È prodotto fermentando mandorle e anacardi e ha un gusto simile alla feta. Presentato a Identità golose, Cicioni è stato creato dalla chef Daniela Cicioni con Euro Company, azienda del Ravennate specializzata nella frutta secca e disidratata

Cambiano i gusti, il cibo diventa sempre più vegetale. Sul mercato è arrivato Cicioni, presentato all’ultima edizione di Identità Golose. L’aspetto e anche il gusto ricordano il formaggio, tipo Feta, di cui vuole essere, però, un’alternativa. Non è preparato, infatti, con il latte. Ma è ottenuto con un processo naturale di fermentazione di mandorle e anacardi con aggiunta di acqua e sale e quindi essiccato. Il prodotto, vegano, risponde alla filosofia «free from»: niente lattosio e niente glutine; senza grassi saturi, additivi, addensanti o conservanti. Può essere, pertanto, consumato da tutti gli intolleranti. Il gusto è un po’ acidulo: un prodotto versatile che si presta a mille interpretazioni, come snack, per esempio, ma anche in tante preparazioni.

Valeria Mosca del Wooding Bar di Milano lo ha proposto in un piatto wild con salsa di mango, menta acquatica, centocchio e anacardi affumicati

Cicioni nasce da un’idea di Daniela Cicioni, chef vegano-crudista, ed Euro Company, azienda con sede a Godo, in provincia di Ravenna, specializzata nella frutta secca e disidratata. L’azienda ha svoltato radicalmente in chiave salutistica, seguendone i principi: riduzione dell’80 per cento della quantità di sale dai prodotti, eliminazione degli zuccheri aggiunti, additivi, conservanti, oltre allo scontato no all’olio di palma. I risultati sono considerevoli, con un balzo a due cifre in dieci anni e un fatturato che si attesta sui 100 milioni di euro.

Abbiamo avuto modo di degustare l’innovativo prodotto, in occasione di una cena-evento che si è svolta al Wooding Bar di Milano. Nel menu Valeria Margherita Mosca lo ha proposto con il consueto stile wild, una ricetta con Taco integrale di Cicioni, salsa di mango e menta acquatica, centocchio e anacardi affumicati. Un piatto indubbiamente creativo che ne ha testato la versatilità.
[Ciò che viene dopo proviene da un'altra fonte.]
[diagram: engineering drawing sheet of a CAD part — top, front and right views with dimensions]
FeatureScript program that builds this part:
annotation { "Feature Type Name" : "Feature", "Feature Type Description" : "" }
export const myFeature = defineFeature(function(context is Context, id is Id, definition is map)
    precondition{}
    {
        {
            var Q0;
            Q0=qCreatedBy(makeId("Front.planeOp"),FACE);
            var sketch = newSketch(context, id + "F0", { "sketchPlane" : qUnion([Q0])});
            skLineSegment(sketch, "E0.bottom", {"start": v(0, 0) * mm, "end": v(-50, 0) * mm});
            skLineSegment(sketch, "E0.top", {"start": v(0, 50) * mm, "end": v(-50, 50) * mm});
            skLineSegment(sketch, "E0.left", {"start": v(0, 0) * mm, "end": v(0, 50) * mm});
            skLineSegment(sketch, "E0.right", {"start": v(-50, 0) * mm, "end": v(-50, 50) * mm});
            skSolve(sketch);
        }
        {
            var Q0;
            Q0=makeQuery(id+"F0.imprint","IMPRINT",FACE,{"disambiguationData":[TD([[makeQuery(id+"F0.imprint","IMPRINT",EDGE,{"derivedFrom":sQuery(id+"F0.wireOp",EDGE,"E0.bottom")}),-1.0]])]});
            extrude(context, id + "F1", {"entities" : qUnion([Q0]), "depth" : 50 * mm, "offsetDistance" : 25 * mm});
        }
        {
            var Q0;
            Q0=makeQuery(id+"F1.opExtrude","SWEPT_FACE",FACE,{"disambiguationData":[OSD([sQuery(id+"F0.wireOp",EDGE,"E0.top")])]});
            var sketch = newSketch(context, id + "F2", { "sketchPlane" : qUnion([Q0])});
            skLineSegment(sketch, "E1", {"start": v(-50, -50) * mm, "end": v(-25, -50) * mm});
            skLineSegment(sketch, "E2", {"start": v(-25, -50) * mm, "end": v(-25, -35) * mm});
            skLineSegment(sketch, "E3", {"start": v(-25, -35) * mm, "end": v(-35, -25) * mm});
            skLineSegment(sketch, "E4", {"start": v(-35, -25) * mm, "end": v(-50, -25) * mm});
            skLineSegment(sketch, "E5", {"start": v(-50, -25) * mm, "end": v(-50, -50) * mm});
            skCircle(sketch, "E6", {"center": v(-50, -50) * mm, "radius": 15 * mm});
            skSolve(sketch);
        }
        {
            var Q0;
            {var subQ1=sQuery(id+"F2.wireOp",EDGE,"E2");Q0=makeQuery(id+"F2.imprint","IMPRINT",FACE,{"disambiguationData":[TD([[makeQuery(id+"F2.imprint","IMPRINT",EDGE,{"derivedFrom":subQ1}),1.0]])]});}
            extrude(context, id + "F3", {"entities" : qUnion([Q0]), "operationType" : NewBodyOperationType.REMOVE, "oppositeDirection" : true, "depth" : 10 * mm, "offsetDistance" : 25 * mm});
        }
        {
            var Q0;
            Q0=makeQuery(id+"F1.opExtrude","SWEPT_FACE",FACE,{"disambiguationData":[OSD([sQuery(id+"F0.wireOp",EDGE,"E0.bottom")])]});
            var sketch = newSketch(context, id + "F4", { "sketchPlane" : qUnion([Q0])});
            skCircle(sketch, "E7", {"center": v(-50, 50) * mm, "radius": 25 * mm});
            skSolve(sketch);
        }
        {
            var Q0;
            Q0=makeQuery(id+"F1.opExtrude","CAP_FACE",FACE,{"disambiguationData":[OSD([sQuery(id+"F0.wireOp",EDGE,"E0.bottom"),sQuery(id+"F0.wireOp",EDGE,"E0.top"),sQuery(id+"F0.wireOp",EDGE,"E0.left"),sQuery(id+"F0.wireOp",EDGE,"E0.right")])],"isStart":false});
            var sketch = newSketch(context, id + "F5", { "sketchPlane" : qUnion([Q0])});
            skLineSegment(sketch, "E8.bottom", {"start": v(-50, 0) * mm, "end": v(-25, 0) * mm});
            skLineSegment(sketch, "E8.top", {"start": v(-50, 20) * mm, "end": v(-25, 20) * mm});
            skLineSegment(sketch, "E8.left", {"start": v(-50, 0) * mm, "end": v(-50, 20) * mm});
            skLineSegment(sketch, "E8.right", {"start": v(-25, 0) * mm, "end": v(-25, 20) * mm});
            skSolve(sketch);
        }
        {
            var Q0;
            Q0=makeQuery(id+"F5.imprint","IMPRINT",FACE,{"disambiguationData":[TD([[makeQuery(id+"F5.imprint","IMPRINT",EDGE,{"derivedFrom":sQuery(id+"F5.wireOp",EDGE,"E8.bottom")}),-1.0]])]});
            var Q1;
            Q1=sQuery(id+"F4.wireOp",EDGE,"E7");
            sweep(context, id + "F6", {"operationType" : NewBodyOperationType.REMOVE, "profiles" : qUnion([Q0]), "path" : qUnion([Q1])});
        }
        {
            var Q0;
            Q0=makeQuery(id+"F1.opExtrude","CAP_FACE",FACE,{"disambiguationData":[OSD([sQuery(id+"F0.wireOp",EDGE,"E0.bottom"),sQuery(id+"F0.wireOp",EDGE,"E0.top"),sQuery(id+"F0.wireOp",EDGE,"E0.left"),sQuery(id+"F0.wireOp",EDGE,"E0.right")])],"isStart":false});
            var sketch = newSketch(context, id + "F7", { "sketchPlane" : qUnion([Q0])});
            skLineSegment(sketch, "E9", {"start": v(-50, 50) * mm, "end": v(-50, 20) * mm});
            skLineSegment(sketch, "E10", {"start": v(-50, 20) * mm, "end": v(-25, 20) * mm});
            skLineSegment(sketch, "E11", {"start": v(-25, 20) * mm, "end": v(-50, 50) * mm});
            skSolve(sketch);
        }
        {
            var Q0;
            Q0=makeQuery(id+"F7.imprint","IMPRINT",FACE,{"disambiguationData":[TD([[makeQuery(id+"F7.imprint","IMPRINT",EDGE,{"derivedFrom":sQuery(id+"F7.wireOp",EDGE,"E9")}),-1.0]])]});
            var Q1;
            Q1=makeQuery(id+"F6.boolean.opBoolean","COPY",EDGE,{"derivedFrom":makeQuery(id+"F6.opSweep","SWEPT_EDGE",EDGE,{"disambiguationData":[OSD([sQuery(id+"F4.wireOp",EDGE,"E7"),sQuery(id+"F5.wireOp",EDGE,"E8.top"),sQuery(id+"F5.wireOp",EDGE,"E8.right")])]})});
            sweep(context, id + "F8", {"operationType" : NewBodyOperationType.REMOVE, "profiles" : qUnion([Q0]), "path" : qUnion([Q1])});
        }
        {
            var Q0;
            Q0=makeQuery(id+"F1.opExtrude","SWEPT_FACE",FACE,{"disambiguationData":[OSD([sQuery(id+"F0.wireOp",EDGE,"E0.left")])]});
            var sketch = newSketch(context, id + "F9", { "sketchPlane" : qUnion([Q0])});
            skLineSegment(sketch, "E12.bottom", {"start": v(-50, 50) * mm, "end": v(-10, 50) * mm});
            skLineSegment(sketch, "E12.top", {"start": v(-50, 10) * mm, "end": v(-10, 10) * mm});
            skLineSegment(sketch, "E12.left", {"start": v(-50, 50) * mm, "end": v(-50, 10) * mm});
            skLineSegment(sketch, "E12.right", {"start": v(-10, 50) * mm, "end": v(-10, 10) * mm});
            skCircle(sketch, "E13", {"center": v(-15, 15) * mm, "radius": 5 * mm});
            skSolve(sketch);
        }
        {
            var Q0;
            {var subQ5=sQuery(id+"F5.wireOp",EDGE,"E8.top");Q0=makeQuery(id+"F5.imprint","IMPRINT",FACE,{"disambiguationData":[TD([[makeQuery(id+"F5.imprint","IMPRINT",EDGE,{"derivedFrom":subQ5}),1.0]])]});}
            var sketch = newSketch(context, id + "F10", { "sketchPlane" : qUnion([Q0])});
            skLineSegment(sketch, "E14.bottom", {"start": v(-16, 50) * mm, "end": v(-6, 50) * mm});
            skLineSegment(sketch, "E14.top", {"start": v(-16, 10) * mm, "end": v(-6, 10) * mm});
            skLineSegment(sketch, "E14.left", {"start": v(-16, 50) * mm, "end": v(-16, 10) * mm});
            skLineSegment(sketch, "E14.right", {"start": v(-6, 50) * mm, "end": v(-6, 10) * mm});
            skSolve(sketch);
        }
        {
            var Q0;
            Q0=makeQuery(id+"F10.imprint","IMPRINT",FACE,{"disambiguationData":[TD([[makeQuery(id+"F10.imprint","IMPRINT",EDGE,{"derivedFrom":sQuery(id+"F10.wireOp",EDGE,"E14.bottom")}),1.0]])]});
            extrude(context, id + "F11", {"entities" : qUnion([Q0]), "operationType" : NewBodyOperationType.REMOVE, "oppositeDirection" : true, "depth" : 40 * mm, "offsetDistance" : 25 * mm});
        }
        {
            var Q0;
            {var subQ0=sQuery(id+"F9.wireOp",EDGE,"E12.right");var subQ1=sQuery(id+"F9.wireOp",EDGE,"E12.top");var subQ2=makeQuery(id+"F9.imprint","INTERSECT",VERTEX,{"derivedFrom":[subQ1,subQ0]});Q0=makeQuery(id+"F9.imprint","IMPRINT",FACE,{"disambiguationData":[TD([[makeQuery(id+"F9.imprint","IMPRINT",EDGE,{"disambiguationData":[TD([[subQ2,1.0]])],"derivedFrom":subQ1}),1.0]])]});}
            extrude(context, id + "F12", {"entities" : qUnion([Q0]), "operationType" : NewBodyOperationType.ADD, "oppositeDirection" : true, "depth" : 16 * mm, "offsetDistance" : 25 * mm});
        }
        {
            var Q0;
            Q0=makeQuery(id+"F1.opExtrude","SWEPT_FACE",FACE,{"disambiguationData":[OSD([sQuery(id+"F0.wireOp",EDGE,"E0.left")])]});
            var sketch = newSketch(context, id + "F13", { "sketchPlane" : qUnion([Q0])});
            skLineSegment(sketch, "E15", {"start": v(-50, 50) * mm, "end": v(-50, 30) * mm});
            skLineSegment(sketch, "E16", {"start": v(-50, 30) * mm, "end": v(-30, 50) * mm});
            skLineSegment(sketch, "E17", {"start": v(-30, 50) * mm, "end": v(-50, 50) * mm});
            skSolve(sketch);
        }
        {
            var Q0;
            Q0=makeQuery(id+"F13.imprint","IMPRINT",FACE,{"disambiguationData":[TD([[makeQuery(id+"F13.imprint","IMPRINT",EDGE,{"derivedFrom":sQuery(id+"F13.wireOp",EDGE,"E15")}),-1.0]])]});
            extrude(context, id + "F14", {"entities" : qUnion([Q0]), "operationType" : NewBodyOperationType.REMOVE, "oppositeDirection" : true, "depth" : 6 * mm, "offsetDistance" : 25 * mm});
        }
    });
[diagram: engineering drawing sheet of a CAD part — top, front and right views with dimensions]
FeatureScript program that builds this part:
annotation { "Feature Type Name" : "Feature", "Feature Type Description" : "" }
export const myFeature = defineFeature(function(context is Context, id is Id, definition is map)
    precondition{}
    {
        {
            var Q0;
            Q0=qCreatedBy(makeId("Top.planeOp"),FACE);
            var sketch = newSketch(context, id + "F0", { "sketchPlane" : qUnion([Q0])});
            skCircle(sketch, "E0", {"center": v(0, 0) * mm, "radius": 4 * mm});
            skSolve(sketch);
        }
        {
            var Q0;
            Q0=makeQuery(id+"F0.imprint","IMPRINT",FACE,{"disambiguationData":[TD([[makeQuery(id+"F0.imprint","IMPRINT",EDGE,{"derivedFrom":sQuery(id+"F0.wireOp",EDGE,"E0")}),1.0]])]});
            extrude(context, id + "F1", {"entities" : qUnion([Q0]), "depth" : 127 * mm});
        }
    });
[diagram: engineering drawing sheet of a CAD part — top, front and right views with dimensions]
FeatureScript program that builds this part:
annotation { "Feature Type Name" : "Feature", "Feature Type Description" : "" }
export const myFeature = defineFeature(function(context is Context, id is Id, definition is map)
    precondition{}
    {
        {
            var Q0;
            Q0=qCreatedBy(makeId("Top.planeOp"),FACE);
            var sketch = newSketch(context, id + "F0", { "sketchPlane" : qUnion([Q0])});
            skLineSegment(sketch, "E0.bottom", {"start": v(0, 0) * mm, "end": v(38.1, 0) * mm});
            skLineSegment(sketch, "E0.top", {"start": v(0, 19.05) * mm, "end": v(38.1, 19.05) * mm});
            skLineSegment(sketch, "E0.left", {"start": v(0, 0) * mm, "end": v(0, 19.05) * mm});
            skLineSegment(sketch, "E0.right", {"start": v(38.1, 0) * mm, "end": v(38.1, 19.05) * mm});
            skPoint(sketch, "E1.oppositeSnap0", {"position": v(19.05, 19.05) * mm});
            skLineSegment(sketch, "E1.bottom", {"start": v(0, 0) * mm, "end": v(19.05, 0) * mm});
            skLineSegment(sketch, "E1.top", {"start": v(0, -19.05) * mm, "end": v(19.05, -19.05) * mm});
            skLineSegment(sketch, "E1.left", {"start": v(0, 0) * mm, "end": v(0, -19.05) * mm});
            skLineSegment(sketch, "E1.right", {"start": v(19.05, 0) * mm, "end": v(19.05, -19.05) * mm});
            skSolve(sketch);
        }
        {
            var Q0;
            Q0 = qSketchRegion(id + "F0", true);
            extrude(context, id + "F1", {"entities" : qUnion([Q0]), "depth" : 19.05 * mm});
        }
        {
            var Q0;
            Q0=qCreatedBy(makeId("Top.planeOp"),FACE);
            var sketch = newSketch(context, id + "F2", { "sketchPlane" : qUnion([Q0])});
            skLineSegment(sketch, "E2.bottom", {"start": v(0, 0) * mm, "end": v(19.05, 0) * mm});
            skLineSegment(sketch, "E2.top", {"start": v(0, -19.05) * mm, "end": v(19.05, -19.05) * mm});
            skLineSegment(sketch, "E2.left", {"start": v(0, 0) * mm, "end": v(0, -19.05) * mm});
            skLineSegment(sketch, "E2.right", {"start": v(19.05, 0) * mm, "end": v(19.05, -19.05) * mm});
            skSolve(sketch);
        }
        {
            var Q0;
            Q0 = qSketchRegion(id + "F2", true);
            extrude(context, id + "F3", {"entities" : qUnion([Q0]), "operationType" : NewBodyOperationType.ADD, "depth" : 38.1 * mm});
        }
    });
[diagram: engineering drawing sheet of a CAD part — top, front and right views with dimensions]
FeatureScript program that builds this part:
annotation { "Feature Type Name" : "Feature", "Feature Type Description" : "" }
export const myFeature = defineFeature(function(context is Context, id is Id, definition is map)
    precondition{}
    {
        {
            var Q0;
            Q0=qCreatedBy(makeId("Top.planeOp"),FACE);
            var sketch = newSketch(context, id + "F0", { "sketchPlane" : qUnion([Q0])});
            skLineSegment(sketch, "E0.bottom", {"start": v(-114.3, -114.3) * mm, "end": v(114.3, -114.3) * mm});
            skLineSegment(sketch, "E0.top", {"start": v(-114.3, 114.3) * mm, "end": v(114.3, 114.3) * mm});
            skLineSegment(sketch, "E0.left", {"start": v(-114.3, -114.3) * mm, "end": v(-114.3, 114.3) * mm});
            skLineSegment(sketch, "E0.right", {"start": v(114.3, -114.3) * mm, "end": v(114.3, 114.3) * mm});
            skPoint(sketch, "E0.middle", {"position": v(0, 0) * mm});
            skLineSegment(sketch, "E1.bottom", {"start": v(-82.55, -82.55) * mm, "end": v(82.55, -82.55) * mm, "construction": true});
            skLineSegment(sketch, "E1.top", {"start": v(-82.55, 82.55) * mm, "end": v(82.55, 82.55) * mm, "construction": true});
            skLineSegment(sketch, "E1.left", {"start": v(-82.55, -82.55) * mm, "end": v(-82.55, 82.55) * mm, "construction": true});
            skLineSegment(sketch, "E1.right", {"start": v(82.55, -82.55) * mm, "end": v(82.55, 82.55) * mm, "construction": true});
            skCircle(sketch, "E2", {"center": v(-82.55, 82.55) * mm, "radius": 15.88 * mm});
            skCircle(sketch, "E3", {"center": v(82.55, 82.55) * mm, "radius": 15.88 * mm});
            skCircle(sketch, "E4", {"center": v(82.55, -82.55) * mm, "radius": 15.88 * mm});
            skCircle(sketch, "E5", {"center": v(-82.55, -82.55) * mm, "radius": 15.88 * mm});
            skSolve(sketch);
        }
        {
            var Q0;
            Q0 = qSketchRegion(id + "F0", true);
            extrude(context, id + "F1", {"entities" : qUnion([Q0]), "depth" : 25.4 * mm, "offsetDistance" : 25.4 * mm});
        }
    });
Il locale ha poi tenuto a battesimo il nuovo numero di Ossigeno, una proposta editoriale molto raffinata, nata da un’idea di Mario Zani, direttore generale di Euro Company, dedicata a raccontare la food revolution in chiave salutistica. Distribuita nelle migliori librerie, la rivista si caratterizza per un approccio scientifico e filosofico, con sconfinamenti nel campo dell’arte, equilibrio dello spirito, salute e benessere, viaggi e culture.

Sul secondo numero, di 160 pagine, spiccano dei focus molto approfonditi sulla fermentazione, i benefici nutraceutici della radice di maca, il «ginseng peruviano», e la nocciola. Nel prossimo numero Valeria Mosca firmerà dodici esempi di alta cucina ispirata alle erbe spontanee. «È un contenuto culturale simile alla mia ricerca – ha sottolineato Valeria Margherita Mosca – c’è una parte antropologica ed etnobotanica. Noi utilizziamo solo ingredienti wild, a impatto zero sul pianeta».